When!--if Gordon had only known how Barry dreamed of Leila--in her
yellow gown, trudging by his side toward the church on the
hill--dancing in the moonlight, a primrose swaying on its stem. How
unquestioning had been her faith in him! And he must prove himself
worthy of that faith.
And he did prove it by a steadiness which astonished Gordon, and by an
industry which was almost unnatural, and he wrote to Leila, "I shall
show them, dear heart, and then they'll let me have you."
It was on the night after Leila received this letter that Porter came
to take her for a ride.
"Ask Mary to go with us," he said; "she won't go with me alone."
Leila's glance was sympathetic. "Did she say she wouldn't?"
"I asked her.

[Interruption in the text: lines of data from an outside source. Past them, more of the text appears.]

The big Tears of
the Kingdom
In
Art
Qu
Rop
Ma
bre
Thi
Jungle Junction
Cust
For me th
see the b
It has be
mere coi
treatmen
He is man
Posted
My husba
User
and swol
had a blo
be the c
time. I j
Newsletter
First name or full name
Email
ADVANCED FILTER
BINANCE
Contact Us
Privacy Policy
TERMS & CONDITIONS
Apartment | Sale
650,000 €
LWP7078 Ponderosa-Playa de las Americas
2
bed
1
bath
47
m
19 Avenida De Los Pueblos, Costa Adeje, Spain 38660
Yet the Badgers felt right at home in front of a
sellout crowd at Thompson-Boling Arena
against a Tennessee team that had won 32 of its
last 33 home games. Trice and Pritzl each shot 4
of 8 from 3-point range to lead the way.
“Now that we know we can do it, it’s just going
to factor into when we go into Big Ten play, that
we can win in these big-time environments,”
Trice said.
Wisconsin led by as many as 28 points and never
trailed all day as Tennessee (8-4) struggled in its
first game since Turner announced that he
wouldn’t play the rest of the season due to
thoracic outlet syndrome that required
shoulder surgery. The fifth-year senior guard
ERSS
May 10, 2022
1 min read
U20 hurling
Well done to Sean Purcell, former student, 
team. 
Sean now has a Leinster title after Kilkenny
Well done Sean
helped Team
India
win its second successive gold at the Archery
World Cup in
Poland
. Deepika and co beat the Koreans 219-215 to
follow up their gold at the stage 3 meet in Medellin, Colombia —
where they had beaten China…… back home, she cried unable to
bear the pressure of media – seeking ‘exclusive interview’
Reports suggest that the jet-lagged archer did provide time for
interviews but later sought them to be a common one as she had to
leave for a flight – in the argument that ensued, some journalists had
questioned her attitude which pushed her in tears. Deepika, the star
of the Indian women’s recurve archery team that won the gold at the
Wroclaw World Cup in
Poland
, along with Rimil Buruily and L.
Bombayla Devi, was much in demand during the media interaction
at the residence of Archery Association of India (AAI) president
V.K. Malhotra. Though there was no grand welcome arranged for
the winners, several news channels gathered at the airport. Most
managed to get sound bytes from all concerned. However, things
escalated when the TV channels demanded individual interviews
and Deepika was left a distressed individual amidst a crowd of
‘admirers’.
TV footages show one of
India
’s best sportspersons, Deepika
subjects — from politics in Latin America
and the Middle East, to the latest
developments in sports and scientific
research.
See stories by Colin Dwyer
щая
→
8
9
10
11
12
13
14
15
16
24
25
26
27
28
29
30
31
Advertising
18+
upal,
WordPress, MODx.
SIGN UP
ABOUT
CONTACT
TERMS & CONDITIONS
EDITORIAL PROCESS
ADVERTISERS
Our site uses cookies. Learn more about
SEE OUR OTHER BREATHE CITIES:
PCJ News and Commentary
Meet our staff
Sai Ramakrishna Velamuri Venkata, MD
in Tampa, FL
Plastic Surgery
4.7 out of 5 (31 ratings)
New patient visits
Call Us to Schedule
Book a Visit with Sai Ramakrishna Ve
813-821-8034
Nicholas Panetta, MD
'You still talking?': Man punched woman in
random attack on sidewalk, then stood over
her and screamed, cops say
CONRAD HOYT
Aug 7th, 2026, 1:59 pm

And she said she was--tired. As if a ride wouldn't rest
her," hotly.
"It would. You let me try her, Porter."
Leila's voice at the telephone was coaxing. "I want to go, Mary, dear,
and Dad is busy at the Capitol, and----"
"But I said I wouldn't."
"Porter won't care, just so he gets you. He's at my elbow now,
listening. And he says you are to ask Aunt Isabelle, and sit with her
on the back seat if you want to be fussy."
"Leila," Porter was protesting, "I didn't say anything of the kind."
She went on regardless, "Well, if he didn't say it he meant it. And we
want you, both of us, awfully."
Leila hanging up the receiver shook her head at Porter. "You don't
know how to manage Mary. If you'd stay away from her for weeks--and
not try to see her--she'd begin to wonder where you were."
"No she wouldn't." Porter's tone was weighted with woe. "She'd simply
be glad, and she'd sit in her Tower Rooms and write letters to Roger
Poole, and forget that I was on the earth."
It was out now--all his flaming jealousy. Leila stared at him. "Oh,
Porter," she asked, breathlessly, "do you really think that she cares
for Roger?"
"I know it."
"Has she told you?"
"Not--exactly. But she hasn't denied it. And he sha'n't have her.
She belongs to me, Leila."
Leila sighed. "Oh, why should love affairs always go wrong?"